• **About this task**
Render every line of the data exactly as written, and leave out the pictures.

Stored data entries:
-------
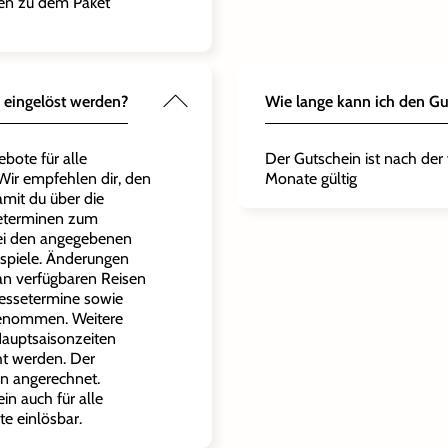
gen zu dem Paket
 eingelöst werden?
Wie lange kann ich den Gu
ebote für alle
Der Gutschein ist nach der
ir empfehlen dir, den
Monate gültig
amit du über die
seterminen zum
Bei den angegebenen
spiele. Änderungen
n verfügbaren Reisen
Messetermine sowie
genommen. Weitere
Hauptsaisonzeiten
ht werden. Der
en angerechnet.
in auch für alle
te einlösbar.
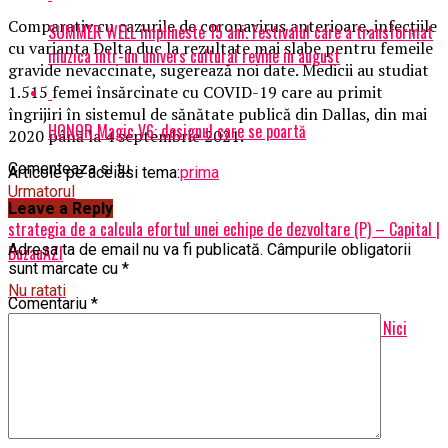
Comparativ cu cazurile de coronavirus anterioare, infecțiile
SUMMER WELL implineste 15 ani. Festivalul care a transformat
cu varianta Delta duc la rezultate mai slabe pentru femeile
muzica intr-un univers cultural revine in august
gravide nevaccinate, sugerează noi date. Medicii au studiat
1.515 femei însărcinate cu COVID-19 care au primit
îngrijiri în sistemul de sănătate publică din Dallas, din mai
HONOR Magic V6: designul care se poartă
2020 până la 4 septembrie 2021.
Comenteaza si tu
Articole pe aceiasi tema:
prima
Urmatorul
Leave a Reply
strategia de a calcula efortul unei echipe de dezvoltare (P) – Capital |
Adresa ta de email nu va fi publicată.
Câmpurile obligatorii
BuzauAZI
sunt marcate cu
*
Nu ratati
Comentariu
*
Europa se cutremură din temelii. Lovitură pe tot continentul. Nici
România nu va scăpa – Capital | BuzauAZI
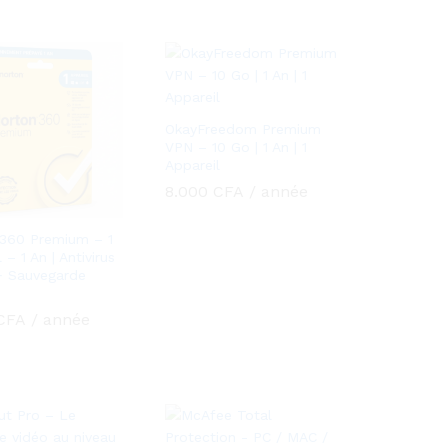
OkayFreedom Premium
VPN – 10 Go | 1 An | 1
Appareil
8.000
8.000
CFA
CFA
/ année
360 Premium – 1
 – 1 An | Antivirus
+ Sauvegarde
CFA
CFA
/ année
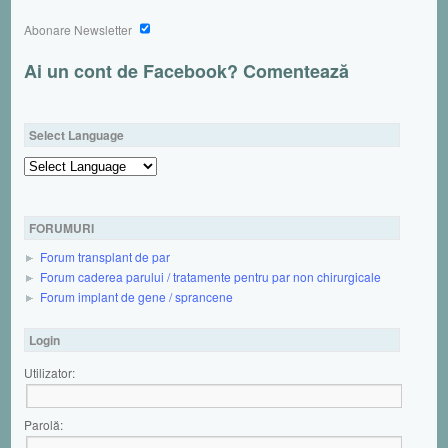
Abonare Newsletter
Ai un cont de Facebook? Comentează
Select Language
Powered by
FORUMURI
Forum transplant de par
Forum caderea parului / tratamente pentru par non chirurgicale
Forum implant de gene / sprancene
Login
Utilizator:
Parolă:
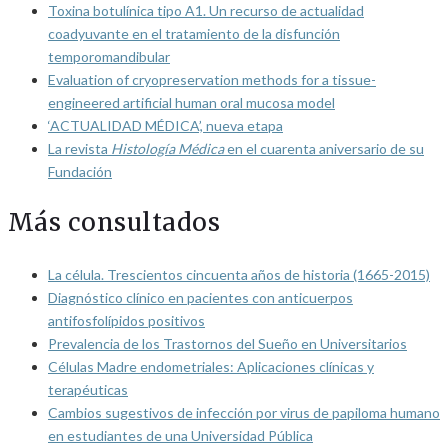
Toxina botulínica tipo A1. Un recurso de actualidad
coadyuvante en el tratamiento de la disfunción
temporomandibular
Evaluation of cryopreservation methods for a tissue-
engineered artificial human oral mucosa model
‘ACTUALIDAD MÉDICA’, nueva etapa
La revista
Histología Médica
en el cuarenta aniversario de su
Fundación
Más consultados
La célula. Trescientos cincuenta años de historia (1665-2015)
Diagnóstico clínico en pacientes con anticuerpos
antifosfolípidos positivos
Prevalencia de los Trastornos del Sueño en Universitarios
Células Madre endometriales: Aplicaciones clínicas y
terapéuticas
Cambios sugestivos de infección por virus de papiloma humano
en estudiantes de una Universidad Pública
-------
• **Reply**
gen zu dem Paket
 eingelöst werden?
Wie lange kann ich den Gu
ebote für alle
Der Gutschein ist nach der
ir empfehlen dir, den
Monate gültig
amit du über die
seterminen zum
Bei den angegebenen
spiele. Änderungen
n verfügbaren Reisen
Messetermine sowie
genommen. Weitere
Hauptsaisonzeiten
ht werden. Der
en angerechnet.
in auch für alle
te einlösbar.
Comparativ cu cazurile de coronavirus anterioare, infecțiile
SUMMER WELL implineste 15 ani. Festivalul care a transformat
cu varianta Delta duc la rezultate mai slabe pentru femeile
muzica intr-un univers cultural revine in august
gravide nevaccinate, sugerează noi date. Medicii au studiat
1.515 femei însărcinate cu COVID-19 care au primit
îngrijiri în sistemul de sănătate publică din Dallas, din mai
HONOR Magic V6: designul care se poartă
2020 până la 4 septembrie 2021.
Comenteaza si tu
Articole pe aceiasi tema:
prima
Urmatorul
Leave a Reply
strategia de a calcula efortul unei echipe de dezvoltare (P) – Capital |
Adresa ta de email nu va fi publicată.
Câmpurile obligatorii
BuzauAZI
sunt marcate cu
*
Nu ratati
Comentariu
*
Europa se cutremură din temelii. Lovitură pe tot continentul. Nici
România nu va scăpa – Capital | BuzauAZI
OkayFreedom Premium
VPN – 10 Go | 1 An | 1
Appareil
8.000
8.000
CFA
CFA
/ année
360 Premium – 1
 – 1 An | Antivirus
+ Sauvegarde
CFA
CFA
/ année
Abonare Newsletter
Ai un cont de Facebook? Comentează
Select Language
Powered by
FORUMURI
Forum transplant de par
Forum caderea parului / tratamente pentru par non chirurgicale
Forum implant de gene / sprancene
Login
Utilizator:
Parolă:
Toxina botulínica tipo A1. Un recurso de actualidad
coadyuvante en el tratamiento de la disfunción
temporomandibular
Evaluation of cryopreservation methods for a tissue-
engineered artificial human oral mucosa model
‘ACTUALIDAD MÉDICA’, nueva etapa
La revista
Histología Médica
en el cuarenta aniversario de su
Fundación
Más consultados
La célula. Trescientos cincuenta años de historia (1665-2015)
Diagnóstico clínico en pacientes con anticuerpos
antifosfolípidos positivos
Prevalencia de los Trastornos del Sueño en Universitarios
Células Madre endometriales: Aplicaciones clínicas y
terapéuticas
Cambios sugestivos de infección por virus de papiloma humano
en estudiantes de una Universidad Pública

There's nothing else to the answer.